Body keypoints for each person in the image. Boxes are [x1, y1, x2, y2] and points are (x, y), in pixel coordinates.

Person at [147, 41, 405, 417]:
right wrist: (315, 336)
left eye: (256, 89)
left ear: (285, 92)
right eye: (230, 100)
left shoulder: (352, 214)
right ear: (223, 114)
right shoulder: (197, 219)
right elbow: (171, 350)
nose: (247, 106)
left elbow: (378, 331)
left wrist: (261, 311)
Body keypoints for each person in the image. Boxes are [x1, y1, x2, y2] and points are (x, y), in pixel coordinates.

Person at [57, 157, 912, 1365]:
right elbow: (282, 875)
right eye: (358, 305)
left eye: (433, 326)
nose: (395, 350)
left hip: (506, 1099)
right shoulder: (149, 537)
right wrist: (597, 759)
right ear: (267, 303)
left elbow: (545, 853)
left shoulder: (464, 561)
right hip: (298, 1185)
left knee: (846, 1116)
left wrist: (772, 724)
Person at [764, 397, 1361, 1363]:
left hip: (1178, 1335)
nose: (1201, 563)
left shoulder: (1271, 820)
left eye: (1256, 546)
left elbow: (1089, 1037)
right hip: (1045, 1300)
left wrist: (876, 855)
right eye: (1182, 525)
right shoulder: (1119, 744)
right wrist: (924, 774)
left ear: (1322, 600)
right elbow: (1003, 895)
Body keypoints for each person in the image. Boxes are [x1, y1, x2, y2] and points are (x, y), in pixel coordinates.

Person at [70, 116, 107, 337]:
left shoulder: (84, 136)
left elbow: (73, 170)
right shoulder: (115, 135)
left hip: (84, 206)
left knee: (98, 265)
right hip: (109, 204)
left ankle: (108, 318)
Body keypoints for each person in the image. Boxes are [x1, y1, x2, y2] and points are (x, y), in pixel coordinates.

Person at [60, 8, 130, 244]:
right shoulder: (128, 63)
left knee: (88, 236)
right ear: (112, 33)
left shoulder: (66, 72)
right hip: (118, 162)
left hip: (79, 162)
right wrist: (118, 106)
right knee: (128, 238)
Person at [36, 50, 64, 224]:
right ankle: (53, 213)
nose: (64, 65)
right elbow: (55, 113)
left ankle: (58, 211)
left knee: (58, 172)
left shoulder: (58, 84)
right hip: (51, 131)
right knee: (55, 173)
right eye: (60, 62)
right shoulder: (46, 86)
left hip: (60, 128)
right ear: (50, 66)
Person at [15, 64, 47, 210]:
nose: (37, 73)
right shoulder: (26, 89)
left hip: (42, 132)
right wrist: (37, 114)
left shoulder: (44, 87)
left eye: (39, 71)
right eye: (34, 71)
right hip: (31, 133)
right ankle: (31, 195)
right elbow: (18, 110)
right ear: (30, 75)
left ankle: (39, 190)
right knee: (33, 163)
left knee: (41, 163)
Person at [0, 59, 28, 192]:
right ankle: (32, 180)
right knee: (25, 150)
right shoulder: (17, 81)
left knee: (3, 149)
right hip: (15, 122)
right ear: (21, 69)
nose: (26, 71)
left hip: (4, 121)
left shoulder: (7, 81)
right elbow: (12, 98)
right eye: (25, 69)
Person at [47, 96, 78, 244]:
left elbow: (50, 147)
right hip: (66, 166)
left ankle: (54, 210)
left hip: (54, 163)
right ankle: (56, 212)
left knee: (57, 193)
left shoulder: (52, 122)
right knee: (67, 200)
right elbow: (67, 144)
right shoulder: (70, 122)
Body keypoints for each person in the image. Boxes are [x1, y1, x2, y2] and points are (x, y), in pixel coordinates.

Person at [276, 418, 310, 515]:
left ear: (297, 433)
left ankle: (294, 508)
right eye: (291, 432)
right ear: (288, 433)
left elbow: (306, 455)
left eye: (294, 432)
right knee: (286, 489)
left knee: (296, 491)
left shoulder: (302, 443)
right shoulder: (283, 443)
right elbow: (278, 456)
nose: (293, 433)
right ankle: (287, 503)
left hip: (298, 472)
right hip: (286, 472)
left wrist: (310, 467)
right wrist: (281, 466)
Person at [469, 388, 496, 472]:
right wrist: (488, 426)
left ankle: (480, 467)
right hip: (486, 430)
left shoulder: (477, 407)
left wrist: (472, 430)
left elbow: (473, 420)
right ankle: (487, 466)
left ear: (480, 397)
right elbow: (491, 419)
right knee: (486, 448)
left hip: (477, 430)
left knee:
------------------------------------
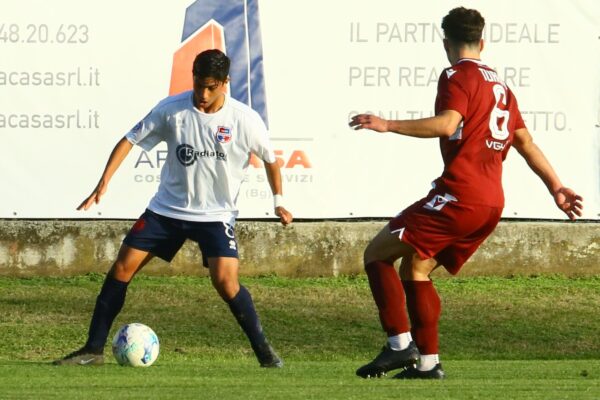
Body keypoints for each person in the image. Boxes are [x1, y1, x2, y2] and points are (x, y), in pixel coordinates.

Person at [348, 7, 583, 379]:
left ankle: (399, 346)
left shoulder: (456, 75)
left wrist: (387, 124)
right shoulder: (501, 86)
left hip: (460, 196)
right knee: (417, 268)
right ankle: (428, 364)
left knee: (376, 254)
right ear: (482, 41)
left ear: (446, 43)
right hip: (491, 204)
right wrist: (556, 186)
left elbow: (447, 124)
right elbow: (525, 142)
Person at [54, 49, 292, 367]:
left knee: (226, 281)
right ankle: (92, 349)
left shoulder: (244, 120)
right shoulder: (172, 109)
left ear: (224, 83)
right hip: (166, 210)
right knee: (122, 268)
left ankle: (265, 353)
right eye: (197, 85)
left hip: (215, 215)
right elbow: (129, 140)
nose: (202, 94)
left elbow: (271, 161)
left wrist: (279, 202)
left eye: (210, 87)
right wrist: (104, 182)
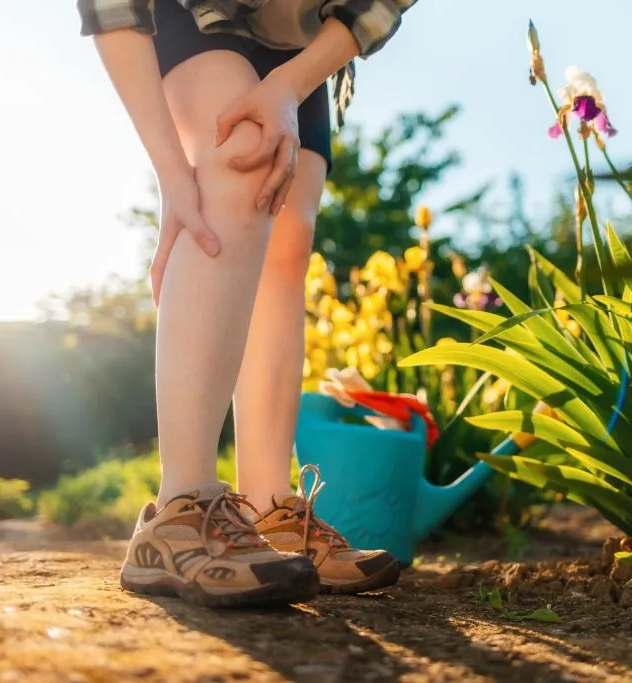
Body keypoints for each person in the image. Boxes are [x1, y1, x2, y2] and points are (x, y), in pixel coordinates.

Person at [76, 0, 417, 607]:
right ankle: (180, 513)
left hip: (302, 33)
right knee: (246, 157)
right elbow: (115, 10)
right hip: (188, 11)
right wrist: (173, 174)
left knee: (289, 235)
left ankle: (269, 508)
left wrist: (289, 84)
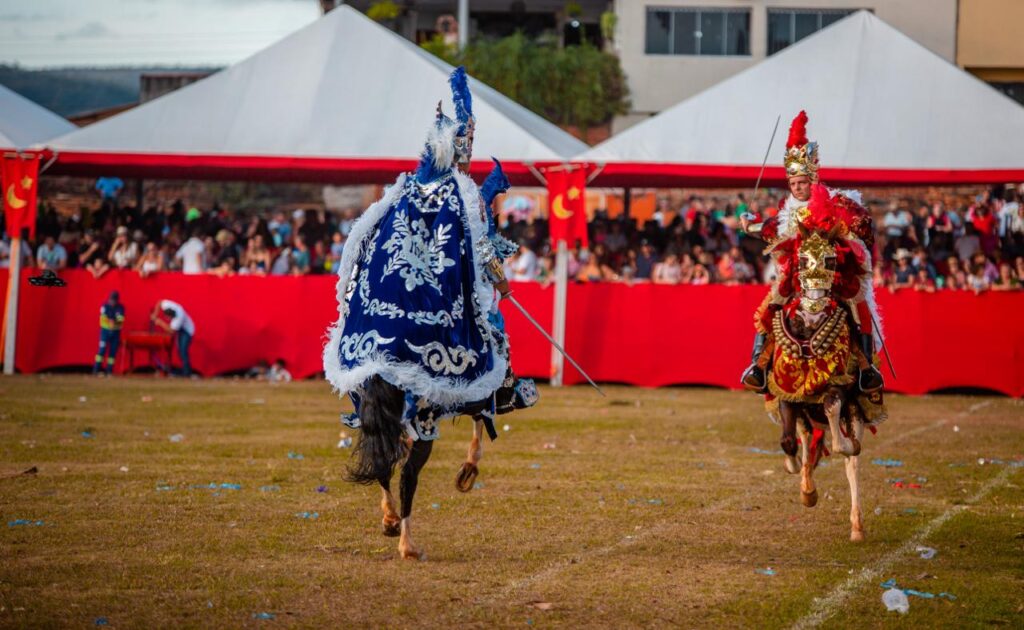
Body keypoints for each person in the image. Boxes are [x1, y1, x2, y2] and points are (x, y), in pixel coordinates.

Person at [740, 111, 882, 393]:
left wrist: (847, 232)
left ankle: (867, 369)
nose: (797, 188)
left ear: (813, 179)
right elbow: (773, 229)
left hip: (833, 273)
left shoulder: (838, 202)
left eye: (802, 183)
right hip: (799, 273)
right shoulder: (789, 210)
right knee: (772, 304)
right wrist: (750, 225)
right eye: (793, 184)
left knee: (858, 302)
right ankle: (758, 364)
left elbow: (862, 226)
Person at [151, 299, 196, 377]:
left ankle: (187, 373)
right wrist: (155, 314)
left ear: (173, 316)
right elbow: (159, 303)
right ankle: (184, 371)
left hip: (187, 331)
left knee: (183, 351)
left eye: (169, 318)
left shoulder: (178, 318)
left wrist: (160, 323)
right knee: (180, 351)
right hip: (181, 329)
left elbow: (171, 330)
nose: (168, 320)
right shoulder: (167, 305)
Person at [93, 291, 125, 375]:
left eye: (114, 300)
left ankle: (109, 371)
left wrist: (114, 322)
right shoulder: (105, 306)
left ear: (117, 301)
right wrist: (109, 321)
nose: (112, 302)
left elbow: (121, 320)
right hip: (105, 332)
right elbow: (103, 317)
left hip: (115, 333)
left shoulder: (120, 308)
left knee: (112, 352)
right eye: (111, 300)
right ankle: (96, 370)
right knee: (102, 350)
------------------------------------
> _WHAT YOU SHOULD DO_
Would you copy out exactly the lines above that start at the one containing "left shoulder: (44, 87)" and end at the one containing "right wrist: (281, 466)", inclusive?

> _EXERCISE SOLUTION_
left shoulder: (44, 87)
left eye: (39, 71)
right eye: (34, 71)
right hip: (31, 133)
right ankle: (31, 195)
right elbow: (18, 110)
right ear: (30, 75)
left ankle: (39, 190)
right knee: (33, 163)
left knee: (41, 163)
Person at [0, 59, 28, 192]:
right ankle: (32, 180)
right knee: (25, 150)
right shoulder: (17, 81)
left knee: (3, 149)
right hip: (15, 122)
right ear: (21, 69)
nose: (26, 71)
left hip: (4, 121)
left shoulder: (7, 81)
right elbow: (12, 98)
right eye: (25, 69)
Person at [47, 96, 78, 244]:
left elbow: (50, 147)
right hip: (66, 166)
left ankle: (54, 210)
left hip: (54, 163)
right ankle: (56, 212)
left knee: (57, 193)
left shoulder: (52, 122)
right knee: (67, 200)
right elbow: (67, 144)
right shoulder: (70, 122)
Body keypoints for each person in the image. Boxes are [x1, y1, x2, y2] and points are (x, y), in pixel coordinates.

Person at [276, 418, 310, 515]:
left ear: (297, 433)
left ankle: (294, 508)
right eye: (291, 432)
right ear: (288, 433)
left elbow: (306, 455)
left eye: (294, 432)
right knee: (286, 489)
left knee: (296, 491)
left shoulder: (302, 443)
right shoulder: (283, 443)
right elbow: (278, 456)
nose: (293, 433)
right ankle: (287, 503)
left hip: (298, 472)
right hip: (286, 472)
left wrist: (310, 467)
right wrist: (281, 466)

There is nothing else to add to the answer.